Recording storage costs. What's the disk footprint of our session logs?
Feature verification. Can we actually do what we're about to build?
Cost cap decision. What's the hard ceiling we're willing to hit before sessions get closed?

If you can't measure it at the start, you can't know if the work mattered. That's the move.

Honest framing: OAuth breaks in ways we need to detect

The original plan glossed over a real problem. Third-party SSO and session cookies persist in our browser contexts at only 40-60% reliability. Sessions die silently. Agents keep running against stale logins and fail downstream.

v2 adds two explicit mechanisms to catch this:

OAuth-expiry detection. A new sentinel check runs daily per context. When it detects a third-party login redirect, it posts a re-seed prompt to the team chat. This is not a fix, it's an early warning system that something broke.

Cleanup without the semantic mismatch. v1 tried to hook cleanup into our agent runtime's session-stop event. That's a category error: the session-stop event fires on code-execution bounds, not on session problems. v2 runs cleanup as a scheduled system job every 10 minutes. It's boring, but it works.

Cost runaway: two-minute polling with hard stops

We've all seen a single bad query turn into a $10k bill overnight. v2 adds a cost-cap enforcer that polls every 2 minutes:

Max-concurrent limit. How many sessions can we run at once?
Daily-cap limit. What's the total spend we'll allow in a day?

When either threshold is hit, it posts an alert to the team chat and optionally closes the newest sessions. This is not elegant, but it's predictable. The bill stops.

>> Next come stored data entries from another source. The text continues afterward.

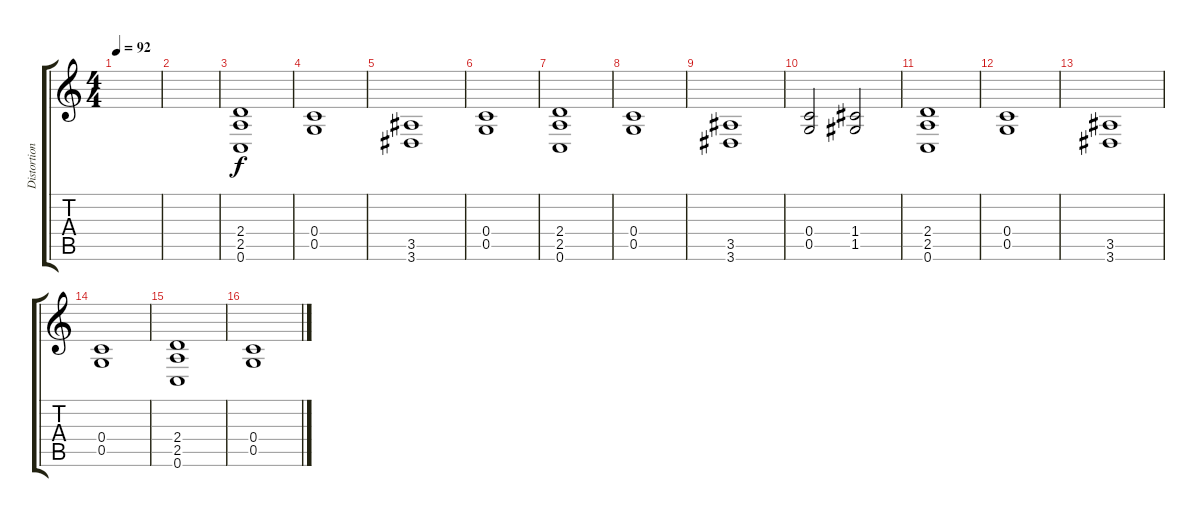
\track ("Distortion Cello 1" "Distortion") {instrument distortionguitar}
\staff {score tabs}
\tuning (D4 A3 F3 C3 G2 C2) {hide}
\ts (4 4)
\tempo 92
\clef g2
\ks c
|
|
(2.4 2.5 0.6).1{instrument cello} |
(0.4 0.5).1 |
(3.5 3.6).1 |
(0.4 0.5).1 |
(2.4 2.5 0.6).1 |
(0.4 0.5).1 |
(3.5 3.6).1 |
(0.4 0.5).2 (1.4 1.5).2 |
(2.4 2.5 0.6).1 |
(0.4 0.5).1 |
(3.5 3.6).1 |
(0.4 0.5).1 |
(2.4 2.5 0.6).1 |
(0.4 0.5).1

Dry-run gates: 24 hours of watching logs before we go live

v1 had no gate between "we think this will work" and "this is now running every 10 minutes in production."

v2 requires the cleanup job to run with a dry-run flag for 24 hours first. The team manually inspects the logs to make sure it's doing what we said it would do. Only after manual sign-off does it get promoted to a live scheduled job.

This slows us down by a day. It's worth it.

We don't ship infrastructure changes. We ship infrastructure changes that we've watched fail safely first.

Rollback: a single command to restore

v1 had no rollback procedure. If something went wrong, the answer was "delete the scripts and restart services manually." That's not a plan.

Phase D in v2 adds rollback infrastructure:

Pre-prune rollback testing. Before we remove any browser profiles, we test the restore path on a staging context.
A single restore command. It idempotently restores all deleted profiles and configs. Run it once. Run it ten times. Same result.

What we dropped

A separate pre-router project was in the original scope. It looked related. It wasn't. It's a separate problem (routing efficiency). The browser-automation work is a separate problem (browser collision and token cost). v2 descopes the pre-router work and moves it to a follow-up. Scope creep is not focus.

Verification: 12 explicit checks, not aspirational intent

The original had a 10-item verification checklist that was mostly "does this feel right?" v2 expanded to 12 items with explicit, machine-readable checks:

Cost cap logs show the polling loop is alive.
The OAuth monitor posts alerts when redirects are detected.
Rollback dry-run completes without errors.
Pre-prune audit checked all repos and config files for references to soon-to-be-removed profiles.

If you can't verify it in a log or a console, it's not verified.

The session timeout change

One small move with outsized impact: session timeout dropped from 1 hour to 30 minutes. Shorter-lived sessions mean fewer orphans. Fewer orphans means lower storage cost and faster cleanup. We kept keep-alive enabled so active sessions don't drop.

This is the kind of micro-change that feels obvious after someone says it, but it wasn't in the original plan.

The infrastructure doc we almost didn't write

The write-back protocol doc is boring. It documents one flow: how recording URLs get written back to our task system. It respects the existing write-review and write-execution gates instead of bypassing them with direct writes.

No one wants to read it. Everyone building against this infrastructure needs to read it. v2 treats documentation as a safety gate, not an afterthought.